▸ AIM OF THE EXERCISE
Reproduce every entry below word for word.

▸ DATA SUPPLIED
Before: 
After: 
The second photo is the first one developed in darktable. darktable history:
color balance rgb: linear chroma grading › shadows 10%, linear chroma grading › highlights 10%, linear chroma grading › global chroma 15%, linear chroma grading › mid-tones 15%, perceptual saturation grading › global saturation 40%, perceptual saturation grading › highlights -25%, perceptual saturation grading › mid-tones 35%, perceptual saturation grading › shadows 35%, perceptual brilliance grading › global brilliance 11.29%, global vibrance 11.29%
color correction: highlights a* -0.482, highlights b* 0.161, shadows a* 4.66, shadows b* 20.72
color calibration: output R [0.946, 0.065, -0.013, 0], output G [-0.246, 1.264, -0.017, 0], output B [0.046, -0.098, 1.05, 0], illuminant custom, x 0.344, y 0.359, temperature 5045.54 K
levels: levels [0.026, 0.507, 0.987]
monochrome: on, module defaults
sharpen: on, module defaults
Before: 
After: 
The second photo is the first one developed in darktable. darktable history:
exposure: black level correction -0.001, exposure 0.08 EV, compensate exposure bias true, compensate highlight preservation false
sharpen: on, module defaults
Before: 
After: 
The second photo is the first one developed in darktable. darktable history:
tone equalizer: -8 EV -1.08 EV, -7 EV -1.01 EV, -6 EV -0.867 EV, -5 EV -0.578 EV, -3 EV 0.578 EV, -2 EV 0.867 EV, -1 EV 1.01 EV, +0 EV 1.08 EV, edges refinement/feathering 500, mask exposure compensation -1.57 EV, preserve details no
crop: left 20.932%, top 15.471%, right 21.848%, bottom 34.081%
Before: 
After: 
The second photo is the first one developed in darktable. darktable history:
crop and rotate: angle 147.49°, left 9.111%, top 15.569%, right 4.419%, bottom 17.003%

▸ FINISHED EXERCISE
Before: 
After: 
The second photo is the first one developed in darktable. darktable history:
color balance rgb: linear chroma grading › shadows 10%, linear chroma grading › highlights 10%, linear chroma grading › global chroma 15%, linear chroma grading › mid-tones 15%, perceptual saturation grading › global saturation 40%, perceptual saturation grading › highlights -25%, perceptual saturation grading › mid-tones 35%, perceptual saturation grading › shadows 35%, perceptual brilliance grading › global brilliance 11.29%, global vibrance 11.29%
color correction: highlights a* -0.482, highlights b* 0.161, shadows a* 4.66, shadows b* 20.72
color calibration: output R [0.946, 0.065, -0.013, 0], output G [-0.246, 1.264, -0.017, 0], output B [0.046, -0.098, 1.05, 0], illuminant custom, x 0.344, y 0.359, temperature 5045.54 K
levels: levels [0.026, 0.507, 0.987]
monochrome: on, module defaults
sharpen: on, module defaults
Before: 
After: 
The second photo is the first one developed in darktable. darktable history:
exposure: black level correction -0.001, exposure 0.08 EV, compensate exposure bias true, compensate highlight preservation false
sharpen: on, module defaults
Before: 
After: 
The second photo is the first one developed in darktable. darktable history:
tone equalizer: -8 EV -1.08 EV, -7 EV -1.01 EV, -6 EV -0.867 EV, -5 EV -0.578 EV, -3 EV 0.578 EV, -2 EV 0.867 EV, -1 EV 1.01 EV, +0 EV 1.08 EV, edges refinement/feathering 500, mask exposure compensation -1.57 EV, preserve details no
crop: left 20.932%, top 15.471%, right 21.848%, bottom 34.081%
Before: 
After: 
The second photo is the first one developed in darktable. darktable history:
crop and rotate: angle 147.49°, left 9.111%, top 15.569%, right 4.419%, bottom 17.003%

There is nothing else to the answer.